### Selected passage
━━━━━━━━━━
Late Iron I Jacob

Called it. In Finkelstein’s (2013) Chapter 6, on the Jacob and Exodus traditions, he lists some arguments for dating the core of the Jacob cycle in Genesis:

  1. A fundamental myth of the northern kingdom“; before the 720s BCE (destruction of the northern kingdom).
  2. Bethel. The emergence of the Bethel myth in Genesis should be sought in one of the two periods of prosperity at the site: the Iron I and the Iron IIB (Finkelstein and Singer-Avitz 2009).”
  3. The settlement boundary in the Gilead.” Based on Lemaire’s identification of Mizpah (the one in Gilead) “near the village of Suf, northwest of Jerash”, followed by Finkelstein, we’re looking for a period before Israel controlled the plateau of Ramoth-Gilead, from the ninth century onwards (sometimes losing it to Aram-Damascus).
  4. No mention of Shiloh. … As I have already indicated, the memory of an important cult place at Shiloh is a genuine one. According to the radiocarbon evidence, Shiloh was destroyed in the second half of the eleventh century B.C.E., probably around the transition from the early to late Iron I.”
  5. No mention of the northern territories of Israel“, such as the Valley of Jezreel.
━━━━━━━━━━
### Data
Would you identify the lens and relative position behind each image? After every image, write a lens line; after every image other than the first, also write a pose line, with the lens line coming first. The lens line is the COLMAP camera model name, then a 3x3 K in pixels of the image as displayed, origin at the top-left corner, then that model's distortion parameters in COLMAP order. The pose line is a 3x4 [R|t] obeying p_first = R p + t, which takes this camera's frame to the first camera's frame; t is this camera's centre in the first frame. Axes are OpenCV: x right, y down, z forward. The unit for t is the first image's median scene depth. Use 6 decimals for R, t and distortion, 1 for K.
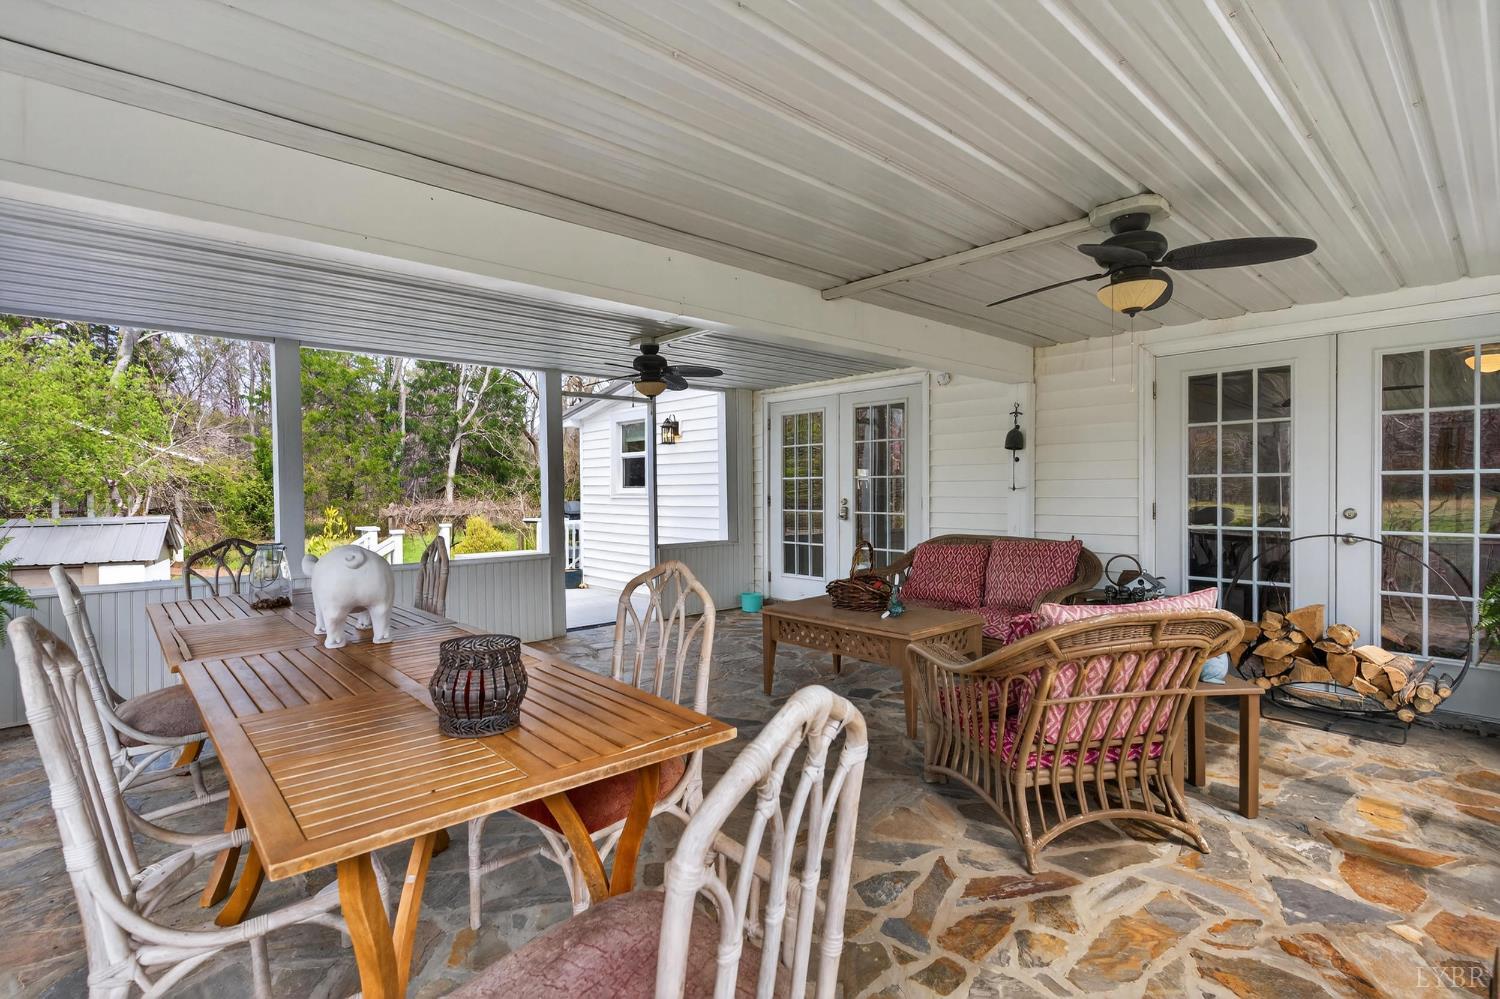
━━━━━━━━━━
### Task requirements
1. List the headings of the arguments that the passage on dating the Jacob cycle gives for placing its core.
2. Write what comes next in the passage on dating the Jacob cycle, picking up after its final sentence.

### Answers by item
1.
1. A fundamental myth of the northern kingdom
2. Bethel
3. The settlement boundary in the Gilead
4. No mention of Shiloh
5. No mention of the northern territories of Israel

2.
Summing up:

Going from late to early, these considerations seem to eliminate the first half of the eighth century (Israelite expansion in the northwestern Gilead), the second half of the ninth century (weak activity at Bethel), the days of the Omrides (Israelite expansion to the plateau northwest of Mizpah and weak activity at Bethel), the early days of the northern kingdom (probably no activity at Bethel), and probably the early Iron I (no mention of Shiloh). Also, starting with the beginning of expansion to the northern valleys in the early Iron IIA, such a text may have been expected to include a signal of affiliation of these territories with the Jacob story. The most probable (but far from certain) origin of the core of the Jacob cycle is therefore in the late Iron I (the tenth century B.C.E.), when identities in the future core territory of the northern kingdom were shaped, settlement boundaries formed, and shrines erected.

(Finkelstein 2013: 144)

And that’s when Finkelstein dates the formation of the first kingdom of Israel, under the house of Saul. Q.E.D.